The FIRST Twilight Zone episode you saw

This is not a thread for ‘Which was the best The Twilight Zone episode?’. The question is, which was the first episode of The Twilight Zone you ever saw, or at least the first one you remember seeing.

The first episode I remember seeing was ‘I Shot An Arrow Into The Air’.

Time Enough at Last.
It still breaks my heart when poor Burgess Meredith breaks his glasses. (I was an 11 year old, 4-eyed bookworm at the time, myself.)

Murdstone.

I don’t know, but it was sometime @1984. Some cable outlet was going to show three(?) TZ eps that had not been seen for some reason or another. Those were “Sounds and Silences”, “Miniature”, and “A Short Drink From a Certain Fountain.” Those were the first ones I ever saw, although I couldn’t say which was first.

I was much more familiar with “Night Gallery” at this time. Where I lived, we never saw any TZ reruns on broadcast tv (which was all we had back then), but “Night Gallery” showed up quite a bit.

Impossible to say. I’ve watched so many over and over since childhood, there is no timeline to reference them with my life.

I can’t say, since I was more an Outer Limits fan (the first of that I saw was “The Galaxy Being”) and didn’t watch TZ during its original run.

I started seeing it in reruns when I was in college in 1971 or so, but don’t recall the first one I’d seen. I had heard of many of them beforehand, though.

My first was Eye of the Beholder and my 10 year old self did not see the twist coming. Blew me away.

I watched a lot of Twilight Zone when I was too young to really remember a timeline. Plus, I usually watched while home sick from school, so I wasn’t always paying a lot of attention.

Anyway, the one truly memorable episode from that time period is the little boy with virtually omnipotent powers who terrorizes the farming town around him. At the end, he turns someone into a jack-in-the-box. I don’t know the title or episode number, but I’ll never forget that one.

It’s a Good Life, with Billy Mumy as Anthony, the all-powerful kid. (“It’s good, what you did, Anthony. REAL good.”)

Same as the others - I watched them and Star Wars and Indiana Jones so much as a very young child that I have absolutely no context.

I do remember coming across them again in college after not having seen them since I was very young, and the first one I remember seeing then (and remember remembering) was the one with the creepy-headed fortune telling machine that google dutifully tells me is Nick of Time.

+1

I think the earliest was the one where the crew of the Stuart tank ends up at the Battle of the Little Bighorn. I must have been in second grade, because I already knew what an M3 was.

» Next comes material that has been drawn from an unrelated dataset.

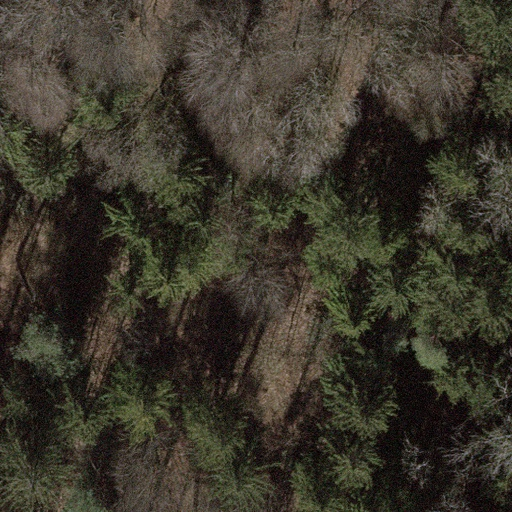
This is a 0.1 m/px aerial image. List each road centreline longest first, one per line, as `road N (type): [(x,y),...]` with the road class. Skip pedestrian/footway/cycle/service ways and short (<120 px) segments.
road 1 (motorway): [(0,250),(511,44)]
road 2 (motorway): [(340,511),(511,439)]
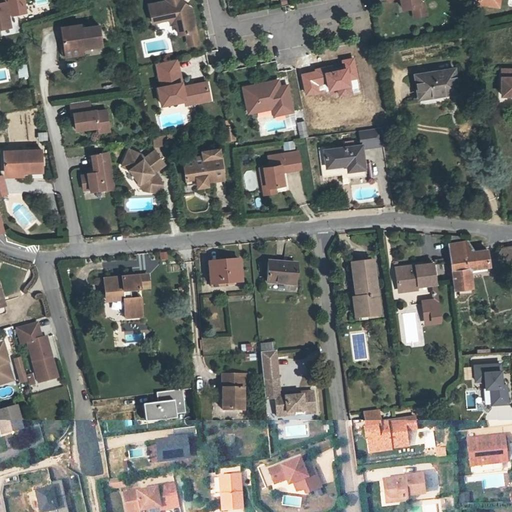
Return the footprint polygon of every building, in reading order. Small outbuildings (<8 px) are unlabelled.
[(4,0),(0,0),(0,25),(10,24),(4,0)] [(178,0),(166,0),(167,1),(149,4),(152,22),(168,18),(174,17),(176,23),(178,34),(185,33),(190,32),(192,44),(197,43),(190,5),(186,2),(180,3),(178,1),(178,0)] [(400,0),(402,9),(412,7),(419,5),(418,0),(400,0)] [(424,4),(412,7),(414,17),(426,14),(424,4)] [(60,53),(82,50),(81,44),(99,42),(96,22),(77,24),(77,21),(56,23),(60,53)] [(176,59),(156,63),(161,87),(157,87),(161,105),(185,99),(195,97),(196,102),(209,99),(206,82),(182,87),(176,59)] [(27,63),(17,64),(18,78),(28,77),(27,63)] [(511,68),(502,68),(501,95),(511,94),(511,68)] [(455,69),(417,73),(420,97),(450,93),(449,89),(458,88),(455,69)] [(278,80),(270,82),(271,88),(280,87),(278,80)] [(270,82),(243,87),(249,113),(273,107),(283,105),(284,113),(293,111),(287,85),(280,87),(271,88),(270,82)] [(88,101),(69,104),(71,115),(73,115),(76,131),(98,127),(98,128),(110,126),(108,110),(97,111),(96,110),(90,111),(88,101)] [(283,105),(273,107),(274,115),(284,113),(283,105)] [(297,121),(299,137),(308,135),(305,120),(297,121)] [(382,124),(358,127),(360,142),(364,142),(365,145),(385,142),(382,124)] [(236,143),(233,125),(225,126),(227,144),(231,144),(236,143)] [(154,144),(164,144),(164,136),(155,136),(154,144)] [(327,174),(347,172),(348,174),(348,175),(369,172),(368,167),(365,145),(364,142),(360,142),(327,146),(326,142),(322,143),(327,174)] [(273,160),(275,181),(284,180),(290,179),(288,166),(305,164),(303,148),(276,151),(277,159),(273,160)] [(128,149),(120,165),(129,170),(138,183),(141,181),(149,192),(153,192),(161,187),(162,183),(157,176),(154,176),(152,173),(154,172),(164,165),(154,151),(143,159),(140,155),(128,149)] [(204,156),(184,158),(187,178),(196,177),(197,183),(197,186),(207,185),(207,180),(224,178),(220,149),(204,151),(204,156)] [(27,173),(42,173),(43,153),(8,152),(7,170),(27,171),(27,173)] [(108,152),(90,155),(93,173),(93,175),(86,176),(80,178),(81,185),(87,184),(88,191),(89,192),(103,190),(104,191),(114,189),(108,152)] [(267,160),(271,189),(285,188),(284,180),(275,181),(273,160),(267,160)] [(138,183),(137,184),(143,191),(149,192),(141,181),(138,183)] [(467,267),(488,265),(486,249),(474,250),(468,242),(448,243),(454,295),(471,293),(467,267)] [(505,260),(504,247),(500,247),(497,253),(497,261),(505,260)] [(160,260),(168,259),(167,251),(159,252),(160,260)] [(244,280),(241,259),(208,262),(212,283),(244,280)] [(368,314),(378,313),(372,259),(351,262),(354,289),(358,288),(359,296),(355,296),(357,309),(367,308),(368,314)] [(297,284),(300,264),(270,261),(267,280),(297,284)] [(415,285),(435,283),(432,263),(394,267),(396,287),(415,285)] [(122,303),(124,320),(141,318),(139,300),(130,301),(129,294),(138,293),(138,291),(148,291),(146,278),(120,281),(120,284),(115,285),(114,281),(102,283),(104,296),(109,296),(110,304),(122,303)] [(435,283),(429,284),(431,302),(421,303),(423,322),(438,321),(435,283)] [(37,321),(16,327),(20,342),(26,340),(35,371),(41,370),(44,379),(57,376),(45,334),(40,336),(37,321)] [(2,342),(0,342),(0,383),(15,378),(2,342)] [(277,379),(275,351),(260,352),(263,380),(277,379)] [(506,402),(505,383),(500,384),(499,370),(489,371),(489,364),(473,365),(474,381),(484,380),(484,387),(482,387),(483,404),(506,402)] [(41,370),(35,371),(37,381),(44,379),(41,370)] [(247,376),(222,376),(222,409),(242,410),(242,389),(247,390),(247,376)] [(277,379),(263,380),(264,400),(274,399),(275,417),(286,417),(286,414),(302,412),(302,415),(314,415),(312,393),(279,395),(277,379)] [(185,389),(156,391),(157,401),(141,402),(142,420),(186,418),(185,389)] [(0,411),(0,435),(0,436),(22,431),(17,407),(0,411)] [(371,445),(387,443),(387,441),(404,439),(403,429),(413,428),(412,416),(377,421),(376,413),(362,415),(363,425),(362,426),(362,434),(364,434),(370,433),(371,445)] [(182,426),(171,427),(172,437),(183,436),(182,426)] [(366,449),(388,447),(398,446),(405,445),(404,439),(387,441),(387,443),(371,445),(370,433),(364,434),(366,449)] [(467,465),(504,461),(501,435),(465,439),(467,465)] [(172,437),(156,438),(158,457),(186,455),(184,436),(183,436),(172,437)] [(444,456),(443,447),(434,447),(435,456),(444,456)] [(292,480),(298,477),(302,487),(303,491),(319,486),(311,465),(300,469),(299,467),(302,466),(299,455),(268,467),(273,480),(285,476),(287,481),(292,480)] [(403,478),(395,479),(395,477),(381,479),(382,491),(389,496),(396,496),(397,501),(402,500),(406,496),(406,493),(423,491),(420,472),(402,474),(403,478)] [(243,507),(239,473),(219,475),(222,509),(243,507)] [(296,489),(302,487),(298,477),(292,480),(296,489)] [(125,508),(158,503),(158,506),(167,505),(163,482),(121,489),(125,508)] [(384,502),(397,501),(396,496),(389,496),(382,491),(384,502)] [(468,502),(468,493),(458,493),(457,502),(468,502)]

The episode where David McCallum’s evolution was accelerated was one from The Outer Limits, right? Or was that TZ too?

If it was, that may be the first one I remember.

I honestly don’t remember. I do know I used to rush to my Twilight Zone Companion after each episode to reread the entry.

The episode with the two kids swimming to the bottom of the pool and emerging in a new world.

Not my favorite, just the first I remember seeing. TZone had been of the air many years before I was born.
ETA: <i>The Bewitchin’ Pool </i>according to google.

The name isn’t coming to me but the first I remember is the one with the dieing man, the shitty relatives and the masks that transform their faces.

‘The Masks’.

“A Stop At Willoughby” was the first complete episode I ever saw, and when I was in my mid-teens. Good, GOOD episode to be one’s first…and still one of my utmost favorites to this day. IIRC, Rod Serling has been reputed to say that ‘Willoughby’ was neck and neck with “Walking Distance” for his personal most favorite episode.

Whenever I’d drive to Hollywood, I couldn’t resist saying ‘Willoughby! Next stop, Willoughby!’ whenever I came to that intersection.

I remeber that one too and the one with the weird monster on the airplane wind
William Shatner was in it. The one with the dollhouse, I watched it with my family and I knew how it was going to end and I thought everyone figured it out too and I spoiled it for everyone.

Spur of the Moment, not one of the better episodes. That didn’t hook me on the show, but sometime later I saw One for the Angelswhich was one of the better episodes and I wanted to see more.